- [Problem statement]
Give back exactly the lines of the data below, starting with the line that has "95: (75, 214)" and going on through the line that has "114: (141, 294)".

- [Available data]
******
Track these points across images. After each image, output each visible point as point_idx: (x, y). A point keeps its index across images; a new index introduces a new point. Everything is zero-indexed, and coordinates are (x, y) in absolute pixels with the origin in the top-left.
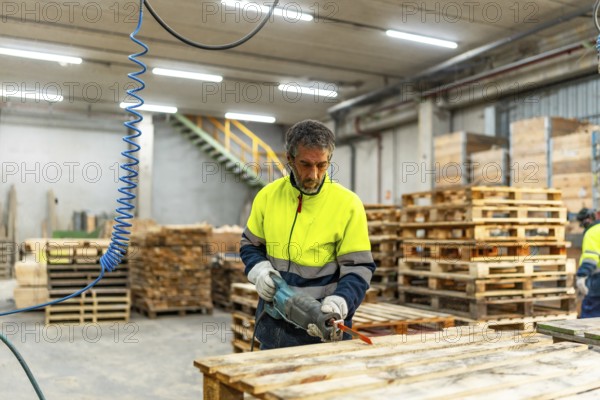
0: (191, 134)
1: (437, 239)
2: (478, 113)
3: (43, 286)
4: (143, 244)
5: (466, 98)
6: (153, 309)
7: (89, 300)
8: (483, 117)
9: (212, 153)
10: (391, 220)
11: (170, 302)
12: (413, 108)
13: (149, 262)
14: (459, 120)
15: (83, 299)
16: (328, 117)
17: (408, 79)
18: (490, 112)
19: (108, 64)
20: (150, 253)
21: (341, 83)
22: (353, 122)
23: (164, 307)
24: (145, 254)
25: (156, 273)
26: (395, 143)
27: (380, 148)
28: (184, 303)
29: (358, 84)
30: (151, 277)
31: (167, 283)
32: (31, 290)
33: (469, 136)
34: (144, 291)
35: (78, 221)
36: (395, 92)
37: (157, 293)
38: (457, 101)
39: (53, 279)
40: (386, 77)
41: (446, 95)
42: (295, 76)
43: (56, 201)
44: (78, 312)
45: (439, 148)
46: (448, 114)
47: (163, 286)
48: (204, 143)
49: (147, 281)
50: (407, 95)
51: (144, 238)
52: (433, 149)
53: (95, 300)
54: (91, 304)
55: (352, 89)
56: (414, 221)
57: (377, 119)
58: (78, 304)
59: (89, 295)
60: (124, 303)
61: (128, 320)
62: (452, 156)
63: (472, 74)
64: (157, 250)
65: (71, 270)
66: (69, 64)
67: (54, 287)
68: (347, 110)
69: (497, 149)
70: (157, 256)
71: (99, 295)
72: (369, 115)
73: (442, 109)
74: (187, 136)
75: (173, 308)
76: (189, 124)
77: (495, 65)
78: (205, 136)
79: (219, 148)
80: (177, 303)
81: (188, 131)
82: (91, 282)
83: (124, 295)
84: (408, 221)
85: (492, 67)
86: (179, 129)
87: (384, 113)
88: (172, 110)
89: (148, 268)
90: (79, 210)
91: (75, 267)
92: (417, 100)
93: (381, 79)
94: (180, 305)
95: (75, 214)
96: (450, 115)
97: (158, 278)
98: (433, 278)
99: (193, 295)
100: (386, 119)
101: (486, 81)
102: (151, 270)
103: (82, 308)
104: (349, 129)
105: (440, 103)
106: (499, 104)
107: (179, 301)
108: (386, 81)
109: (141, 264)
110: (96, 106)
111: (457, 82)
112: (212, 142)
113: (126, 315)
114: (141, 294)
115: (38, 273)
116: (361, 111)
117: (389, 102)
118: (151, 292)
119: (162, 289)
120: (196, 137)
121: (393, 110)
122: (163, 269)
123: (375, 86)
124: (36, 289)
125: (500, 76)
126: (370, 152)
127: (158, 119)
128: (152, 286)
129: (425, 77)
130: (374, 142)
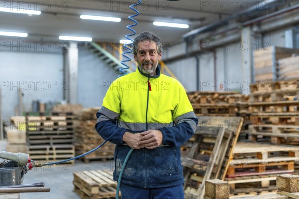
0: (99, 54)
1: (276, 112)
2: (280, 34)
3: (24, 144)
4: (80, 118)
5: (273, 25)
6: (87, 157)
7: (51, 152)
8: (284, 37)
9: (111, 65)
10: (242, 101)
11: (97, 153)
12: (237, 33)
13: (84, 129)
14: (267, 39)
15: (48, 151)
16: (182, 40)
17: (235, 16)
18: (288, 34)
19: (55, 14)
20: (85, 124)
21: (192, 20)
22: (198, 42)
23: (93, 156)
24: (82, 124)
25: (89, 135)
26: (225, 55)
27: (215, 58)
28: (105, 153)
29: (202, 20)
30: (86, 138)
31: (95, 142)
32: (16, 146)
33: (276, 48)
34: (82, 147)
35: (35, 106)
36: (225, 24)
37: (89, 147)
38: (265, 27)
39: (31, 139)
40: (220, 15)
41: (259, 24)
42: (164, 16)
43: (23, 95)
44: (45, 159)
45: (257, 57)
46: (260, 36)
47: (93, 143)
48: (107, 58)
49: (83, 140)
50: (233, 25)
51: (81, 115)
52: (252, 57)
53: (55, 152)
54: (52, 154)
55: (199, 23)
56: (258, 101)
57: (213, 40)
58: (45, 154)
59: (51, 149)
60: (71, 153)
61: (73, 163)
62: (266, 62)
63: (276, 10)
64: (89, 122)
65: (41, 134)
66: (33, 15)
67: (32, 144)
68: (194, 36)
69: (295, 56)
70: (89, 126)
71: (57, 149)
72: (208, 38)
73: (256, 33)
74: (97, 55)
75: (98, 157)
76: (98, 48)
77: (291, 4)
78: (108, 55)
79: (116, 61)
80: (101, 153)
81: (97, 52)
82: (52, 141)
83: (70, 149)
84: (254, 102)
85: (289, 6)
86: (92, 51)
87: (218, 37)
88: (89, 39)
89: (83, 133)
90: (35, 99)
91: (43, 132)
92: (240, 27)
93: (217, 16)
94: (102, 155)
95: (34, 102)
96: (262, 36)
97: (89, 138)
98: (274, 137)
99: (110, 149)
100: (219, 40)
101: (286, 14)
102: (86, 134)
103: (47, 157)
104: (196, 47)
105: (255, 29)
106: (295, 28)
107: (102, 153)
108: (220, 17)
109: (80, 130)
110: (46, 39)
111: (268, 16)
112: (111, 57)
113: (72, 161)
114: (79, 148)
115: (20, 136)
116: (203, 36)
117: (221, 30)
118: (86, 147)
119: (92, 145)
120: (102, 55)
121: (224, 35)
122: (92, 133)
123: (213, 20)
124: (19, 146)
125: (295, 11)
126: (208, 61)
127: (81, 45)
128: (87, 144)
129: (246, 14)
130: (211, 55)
******
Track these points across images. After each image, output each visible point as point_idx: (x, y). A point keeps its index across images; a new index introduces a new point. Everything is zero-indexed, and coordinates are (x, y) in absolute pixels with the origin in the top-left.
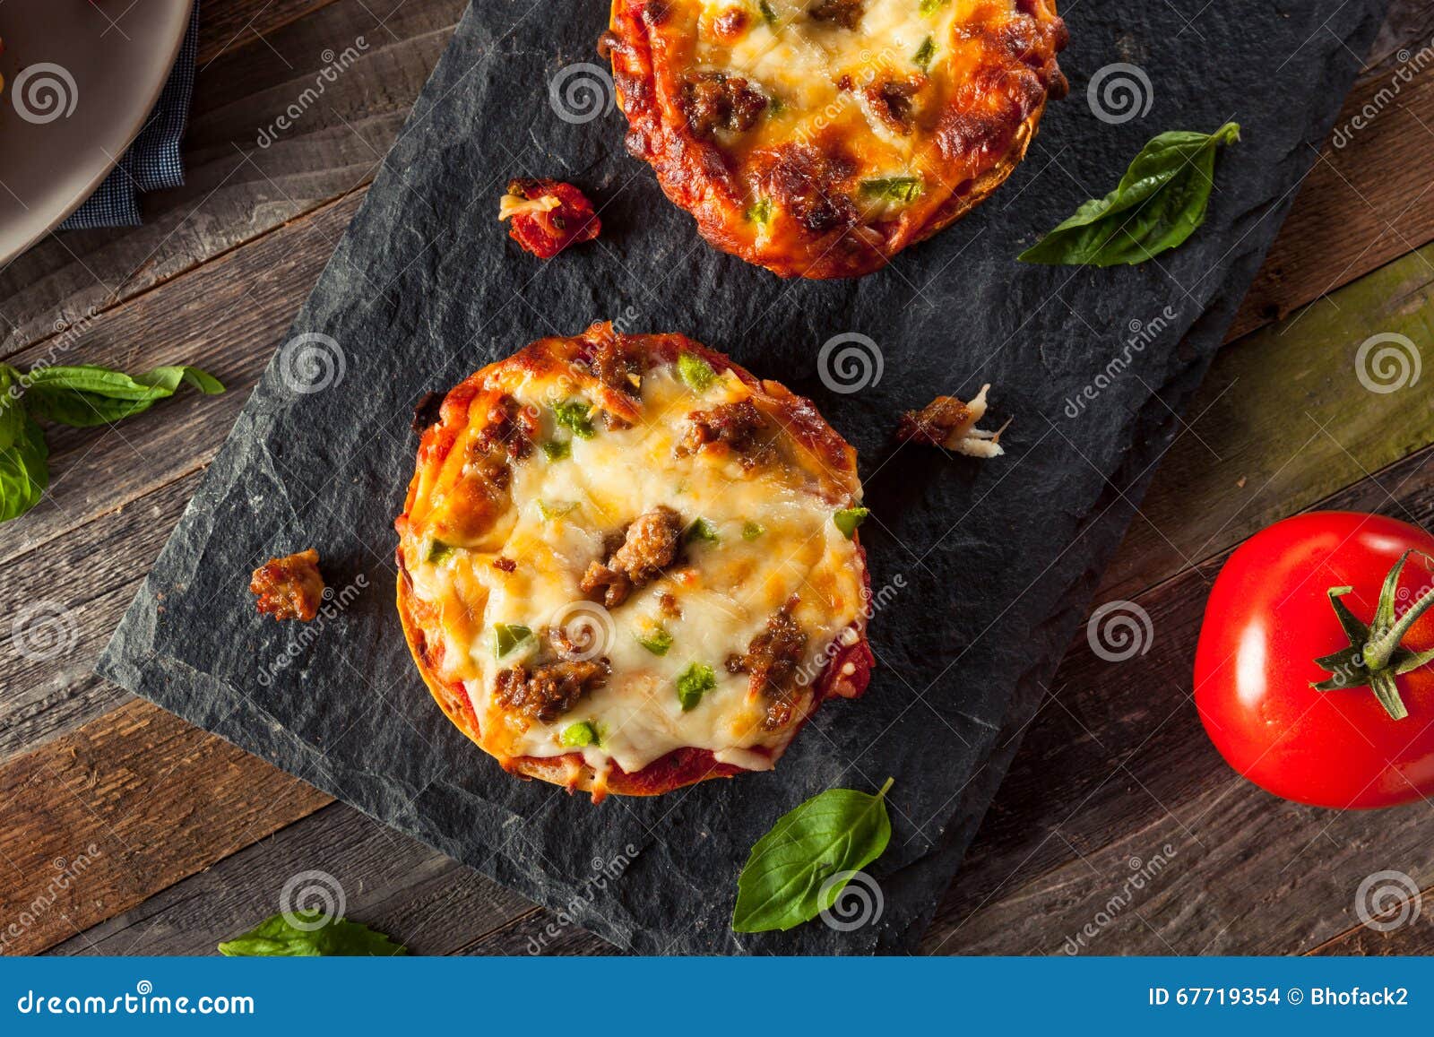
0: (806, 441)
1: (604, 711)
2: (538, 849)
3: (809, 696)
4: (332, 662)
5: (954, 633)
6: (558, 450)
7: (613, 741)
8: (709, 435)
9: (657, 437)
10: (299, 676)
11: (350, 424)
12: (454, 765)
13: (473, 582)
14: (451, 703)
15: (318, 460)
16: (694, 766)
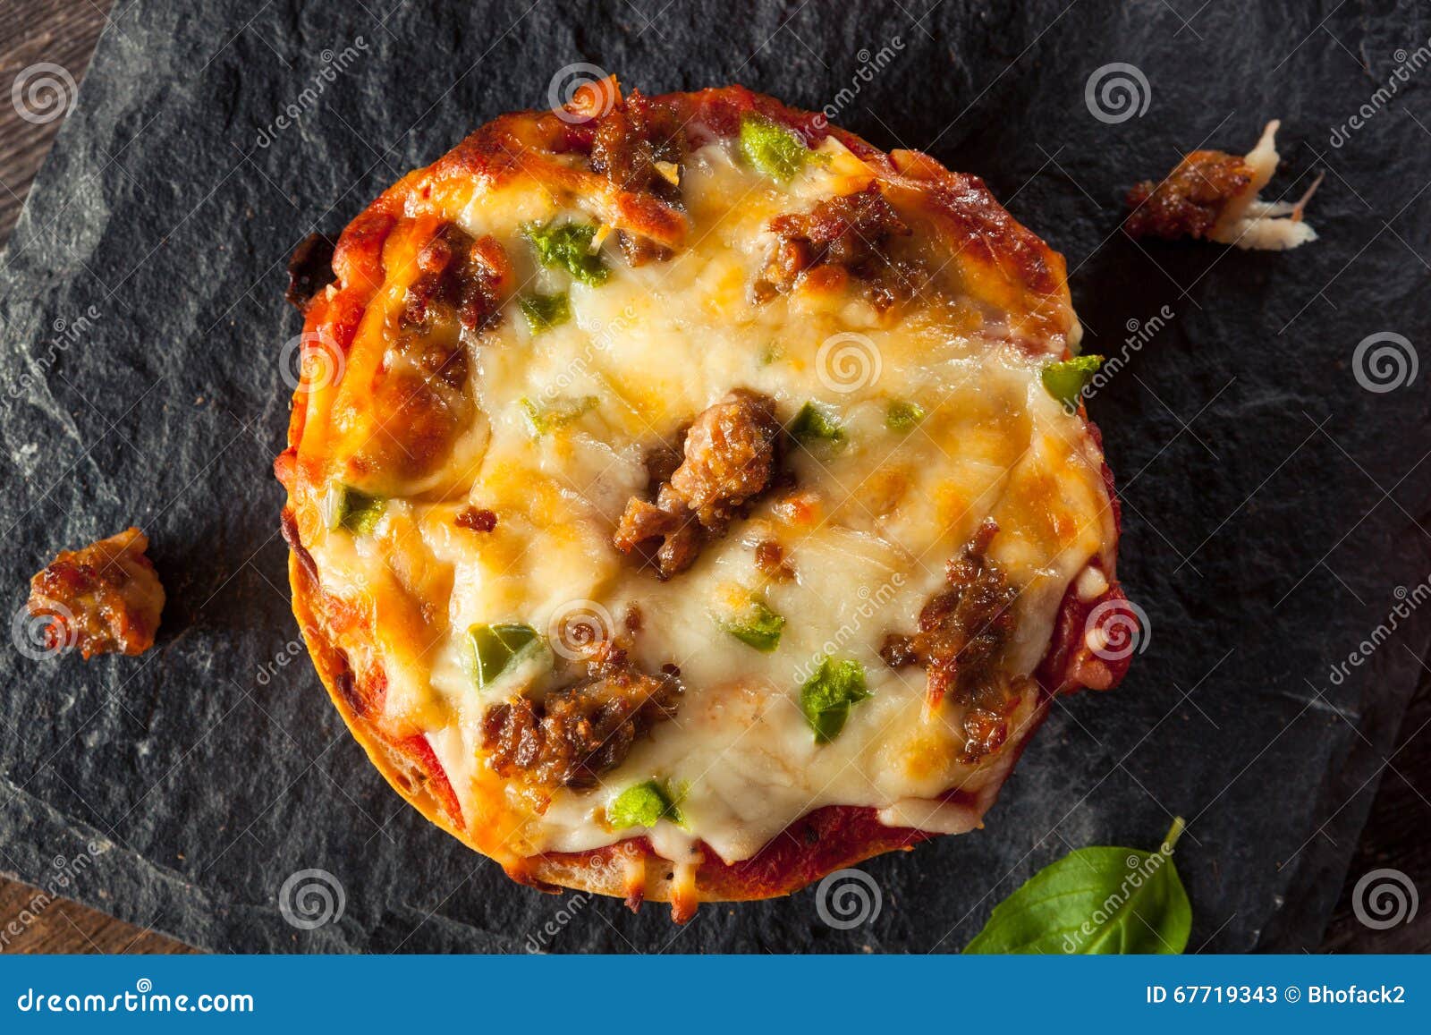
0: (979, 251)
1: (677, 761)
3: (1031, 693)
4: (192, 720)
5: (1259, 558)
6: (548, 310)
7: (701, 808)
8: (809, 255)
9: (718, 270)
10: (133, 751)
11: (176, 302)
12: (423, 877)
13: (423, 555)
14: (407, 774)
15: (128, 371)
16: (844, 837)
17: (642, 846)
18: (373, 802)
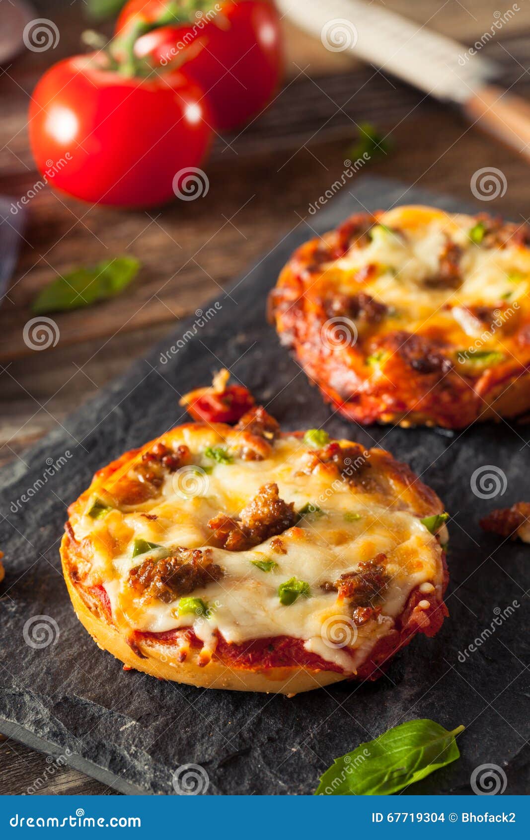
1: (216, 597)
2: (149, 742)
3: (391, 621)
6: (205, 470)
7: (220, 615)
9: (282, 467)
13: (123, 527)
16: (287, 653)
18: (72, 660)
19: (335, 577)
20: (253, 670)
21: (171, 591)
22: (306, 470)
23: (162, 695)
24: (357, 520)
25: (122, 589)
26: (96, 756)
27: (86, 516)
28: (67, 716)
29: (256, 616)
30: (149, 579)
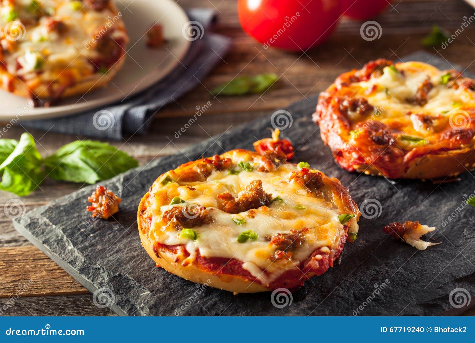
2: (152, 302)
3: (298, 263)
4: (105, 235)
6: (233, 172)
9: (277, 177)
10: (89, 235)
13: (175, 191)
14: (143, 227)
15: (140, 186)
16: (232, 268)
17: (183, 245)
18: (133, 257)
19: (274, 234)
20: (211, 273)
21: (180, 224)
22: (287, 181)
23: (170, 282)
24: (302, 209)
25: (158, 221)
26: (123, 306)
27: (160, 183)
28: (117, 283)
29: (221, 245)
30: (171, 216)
******
- [Result of this task]
95: (75, 214)
96: (450, 115)
97: (158, 278)
98: (433, 278)
99: (193, 295)
100: (386, 119)
101: (486, 81)
102: (151, 270)
103: (82, 308)
104: (349, 129)
105: (440, 103)
106: (499, 104)
107: (179, 301)
108: (386, 81)
109: (141, 264)
110: (96, 106)
111: (457, 82)
112: (212, 142)
113: (126, 315)
114: (141, 294)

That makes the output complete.